GOAL OF THE EXERCISE:
In the book review below, recast the paragraph beginning "This eclectic collection" as a short bulleted list that keeps its main facts.

DOCUMENT PASSAGE:
--
Averil Cameron (ed.), History as Text: The Writing of Ancient History. Chapel Hill: The University of North Carolina Press 1990 (published in 1989 in Great Britain by Duckworth). Pp. viii, 208. $39.95 (hb). ISBN 0-8078-1889-5.
Alain M. Gowing, University of Washington
This eclectic collection of eight "chapters" written by various scholars takes as its unifying theme "the problem of textuality as it affects our shared discipline of ancient history". The articles do not deal exclusively with ancient historiography, but rather cover a broad range of texts that an ancient historian might consult. In varying degrees and with varying success, they each challenge traditional interpretations of these texts, suggest new ones, and generally urge those who study and write ancient history to reconsider the manner in which they treat their literary evidence. As Cameron notes in her Introduction, ancient historians have lagged behind their colleagues in recognizing the applicability of various literary/cultural theories to the texts with which they deal. History as Text means to "set the discussion going", and that is without doubt a useful and timely goal. Whether or not it will succeed in doing so remains to be seen.
--
DATASET RECORDS:
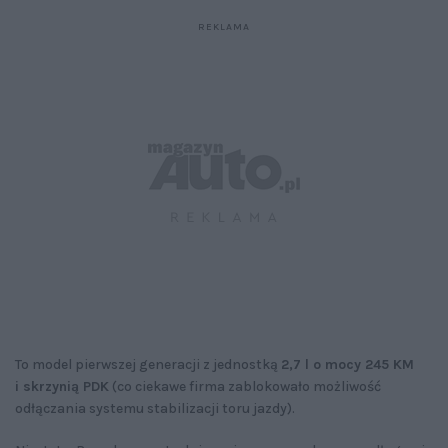
To model pierwszej generacji z jednostką
2,7 l o mocy 245 KM
i skrzynią PDK
(co ciekawe firma zablokowało możliwość
odłączania systemu stabilizacji toru jazdy).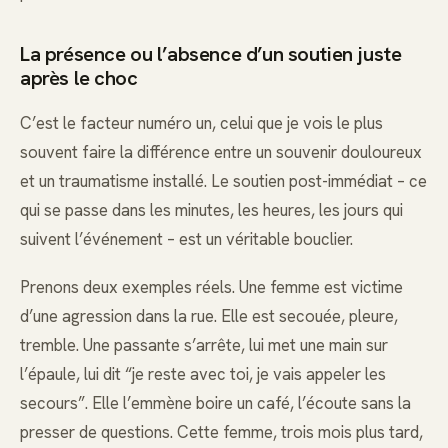
La présence ou l’absence d’un soutien juste
après le choc
C’est le facteur numéro un, celui que je vois le plus
souvent faire la différence entre un souvenir douloureux
et un traumatisme installé. Le soutien post-immédiat – ce
qui se passe dans les minutes, les heures, les jours qui
suivent l’événement – est un véritable bouclier.
Prenons deux exemples réels. Une femme est victime
d’une agression dans la rue. Elle est secouée, pleure,
tremble. Une passante s’arrête, lui met une main sur
l’épaule, lui dit “je reste avec toi, je vais appeler les
secours”. Elle l’emmène boire un café, l’écoute sans la
presser de questions. Cette femme, trois mois plus tard,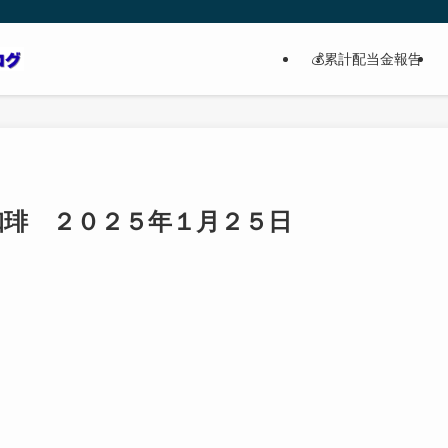
💰累計配当金報告
珈琲 ２０２５年１月２５日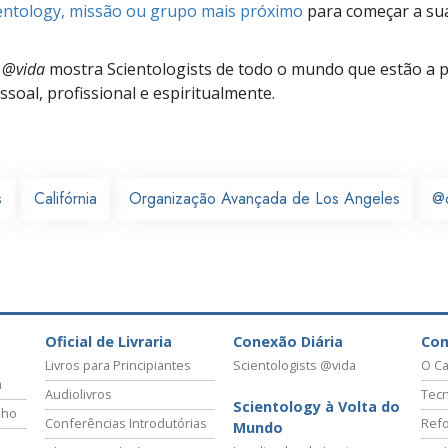
ientology, missão ou grupo mais próximo
para começar a su
s @vida
mostra Scientologists de todo o mundo que estão a 
soal, profissional e espiritualmente.
s
Califórnia
Organização Avançada de Los Angeles
@
Oficial de Livraria
Conexão Diária
Co
Livros para Principiantes
Scientologists @vida
O Ca
a
Audiolivros
Tecn
Scientology à Volta do
lho
Conferências Introdutórias
Refo
Mundo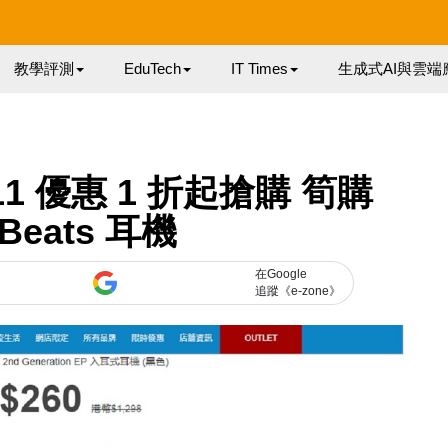
教學評測
EduTech
IT Times
生成式AI與雲端
 11 優惠 1 折起搶購 筍購
Beats 耳機
在Google
追蹤《e-zone》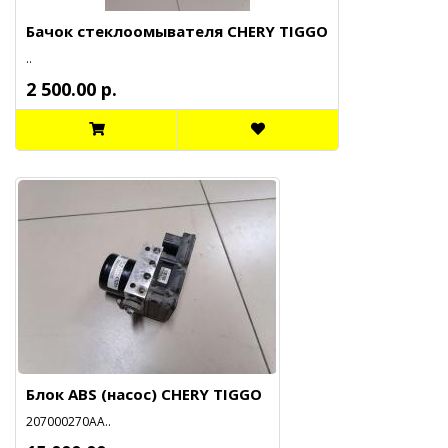
Бачок стеклоомывателя CHERY TIGGO
..
2 500.00 р.
Блок ABS (насос) CHERY TIGGO
207000270АА..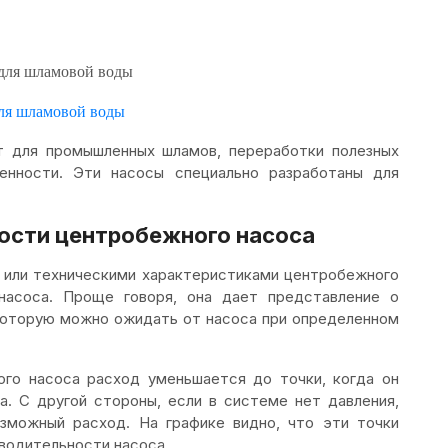
ля шламовой воды
 для промышленных шламов, переработки полезных
нности. Эти насосы специально разработаны для
ости центробежного насоса
м или техническими характеристиками центробежного
насоса. Проще говоря, она дает представление о
 которую можно ожидать от насоса при определенном
ого насоса расход уменьшается до точки, когда он
а. С другой стороны, если в системе нет давления,
зможный расход. На графике видно, что эти точки
водительности насоса.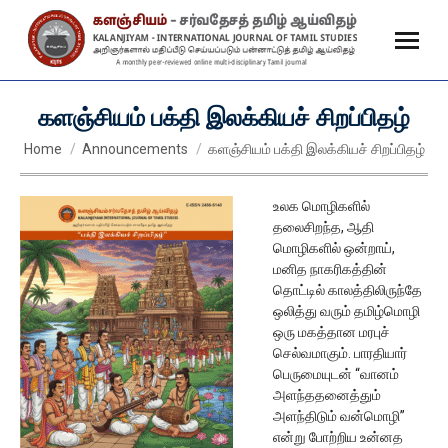
களஞ்சியம் பக்தி இலக்கியச் சிறப்பிதழ்
You are here:
Home
Announcements
களஞ்சியம் பக்தி இலக்கியச் சிறப்பிதழ்
உலக மொழிகளில்
தலைசிறந்த, ஆதி
மொழிகளில் ஒன்றாய்,
மனித நாகரிகத்தின்
தொட்டில் காலத்திலிருந்தே
ஒலித்து வரும் தமிழ்மொழி
ஒரு மகத்தான மரபுச்
செல்வமாகும். பாரதியார்
பெருமையுடன் “வானம்
அளந்ததனைத்தும்
அளந்திடும் வன்மொழி”
என்று போற்றிய உன்னத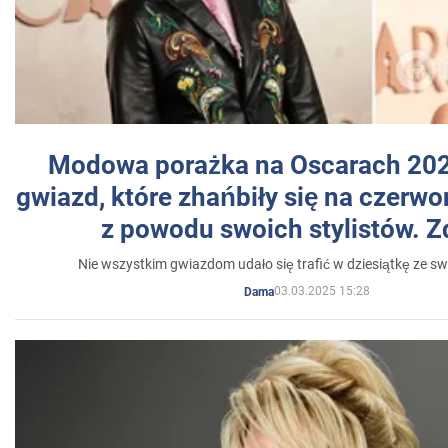
Modowa porażka na Oscarach 202
gwiazd, które zhańbiły się na czer
z powodu swoich stylistów. Z
Nie wszystkim gwiazdom udało się trafić w dziesiątkę ze sw
03.03.2025 15:28
Dama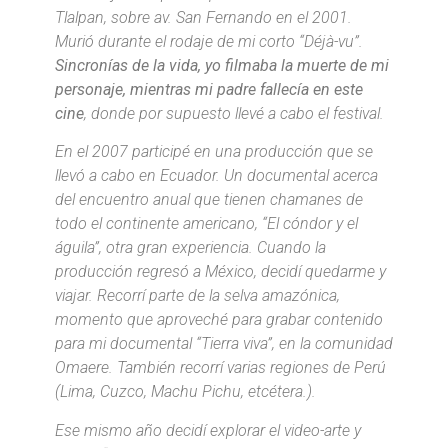
Tlalpan, sobre av. San Fernando en el 2001.
Murió durante el rodaje de mi corto “Déjà-vu”.
Sincronías de la vida, yo filmaba la muerte de mi
personaje, mientras mi padre fallecía en este
cine
, donde por supuesto llevé a cabo el festival.
En el 2007 participé en una producción que se
llevó a cabo en Ecuador. Un documental acerca
del encuentro anual que tienen chamanes de
todo el continente americano, “El cóndor y el
águila”, otra gran experiencia. Cuando la
producción regresó a México, decidí quedarme y
viajar. Recorrí parte de la selva amazónica,
momento que aproveché para grabar contenido
para mi documental “Tierra viva”, en la comunidad
Omaere. También recorrí varias regiones de Perú
(Lima, Cuzco, Machu Pichu, etcétera.).
Ese mismo año decidí explorar el video-arte y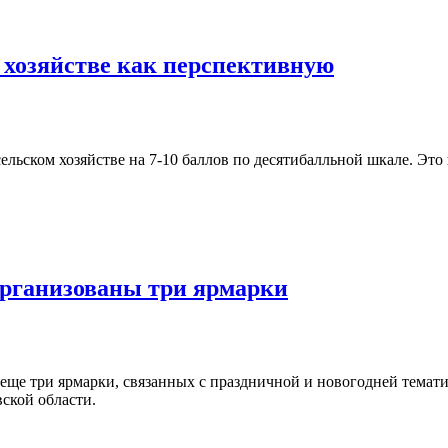
 хозяйстве как перспективную
льском хозяйстве на 7-10 баллов по десятибалльной шкале. Это
 организованы три ярмарки
 еще три ярмарки, связанных с праздничной и новогодней темат
ской области.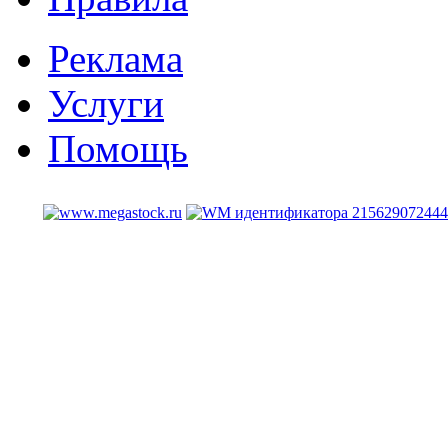
Реклама
Услуги
Помощь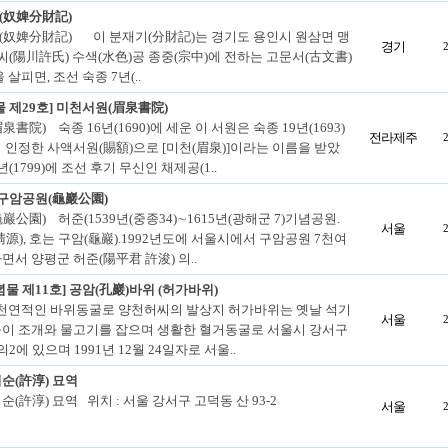
(奴婢分財記)
奴婢分財記) 이 분재기(分財記)는 경기도 용인시 원삼면 맹
경기
씨(陽川許氏) 수색(水色)공 종중(宗中)에 전하는 고문서(古文書)
 살피면, 조선 숙종 7년(..
물 제29호] 미천서원(眉泉書院)
書院) 숙종 16년(1690)에 세운 이 서원은 숙종 19년(1693)
전라제주
 인정한 사액서원(賜額)으로 [미천(眉泉)]이라는 이름을 받았
3년(1799)에 조선 후기 무신인 채제공(1..
 구암공원(龜巖公園)
巖公園) 허준(1539년(중종34)∼1615년(광해군 7)기념공원.
서울
淸源), 호는 구암(龜巖).1992년도에 서울시에서 구암공원 7천여
면서 양평군 허준(陽平君 許浚) 의..
념물 제11호] 공암(孔巖)바위 (허가바위)
천연적인 바위동굴로 양천허씨의 발상지 허가바위는 옛날 석기
서울
이 조개와 물고기를 잡으며 생활한 혈거동굴로 서울시 강서구
2에 있으며 1991년 12월 24일자로 서울..
순(許淳) 묘역
(許淳) 묘역 위치 : 서울 강서구 고덕동 산 93-2
서울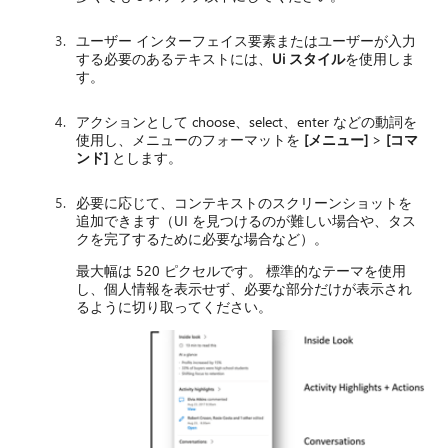
ユーザー インターフェイス要素またはユーザーが入力
する必要のあるテキストには、
Ui スタイル
を使用しま
す。
アクションとして choose、select、enter などの動詞を
使用し、メニューのフォーマットを
[メニュー]
>
[コマ
ンド]
とします。
必要に応じて、コンテキストのスクリーンショットを
追加できます（UI を見つけるのが難しい場合や、タス
クを完了するために必要な場合など）。
最大幅は 520 ピクセルです。 標準的なテーマを使用
し、個人情報を表示せず、必要な部分だけが表示され
るように切り取ってください。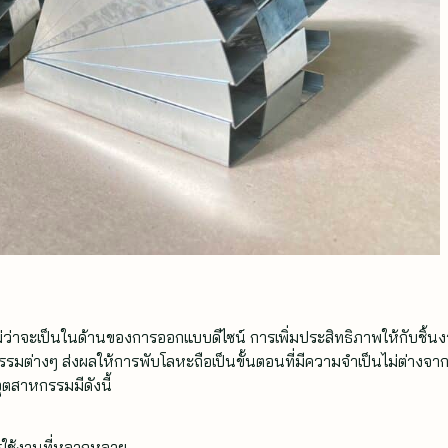
ว่าจะเป็นในด้านของการออกแบบดีไซน์ การเพิ่มประสิทธิภาพให้กับชิ้น
มต่างๆ ส่งผลให้การพับโลหะถือเป็นขั้นตอนที่มีความจำเป็นไม่ต่างจาก
ตสาหกรรมมีดังนี้
ใช้งานที่หลากหลาย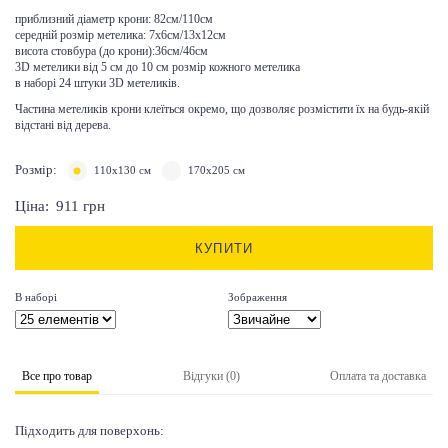
приблизний діаметр крони: 82см/110см
середній розмір метелика: 7х6см/13х12cм
висота стовбура (до крони):36см/46см
3D метелики від 5 см до 10 см розмір кожного метелика
в наборі 24 штуки 3D метеликів.
Частина метеликів крони клеїться окремо, що дозволяє розмістити їх на будь-якій
відстані від дерева.
Розмір:
110х130 см
170х205 см
Ціна:
911
грн
КУПИТИ
В наборі
Зображення
Все про товар
Відгуки (0)
Оплата та доставка
Підходить для поверхонь: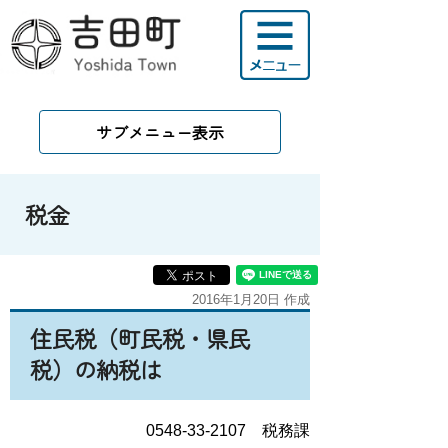
サブメニュー表示
税金
2016年1月20日 作成
住民税（町民税・県民
税）の納税は
0548-33-2107 税務課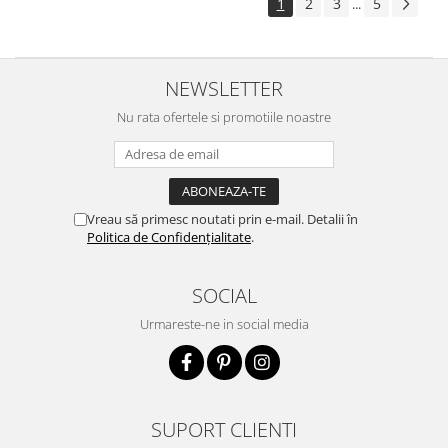
1
2
3
5
...
NEWSLETTER
Nu rata ofertele si promotiile noastre
Vreau să primesc noutati prin e-mail. Detalii în
Politica de Confidențialitate
.
SOCIAL
Urmareste-ne in social media
SUPORT CLIENTI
--
OUTPUT:
- The book gathers eight chapters by various scholars, unified by the problem of textuality in ancient history.
- The chapters cover a broad range of texts an ancient historian might consult, not only ancient historiography.
- Each challenges traditional readings, proposes new ones, and urges historians to rethink how they treat literary evidence, with varying success.
- Cameron's Introduction notes that ancient historians have lagged behind colleagues in applying literary and cultural theory.
- The book aims to "set the discussion going," a useful and timely goal, though whether it succeeds remains to be seen.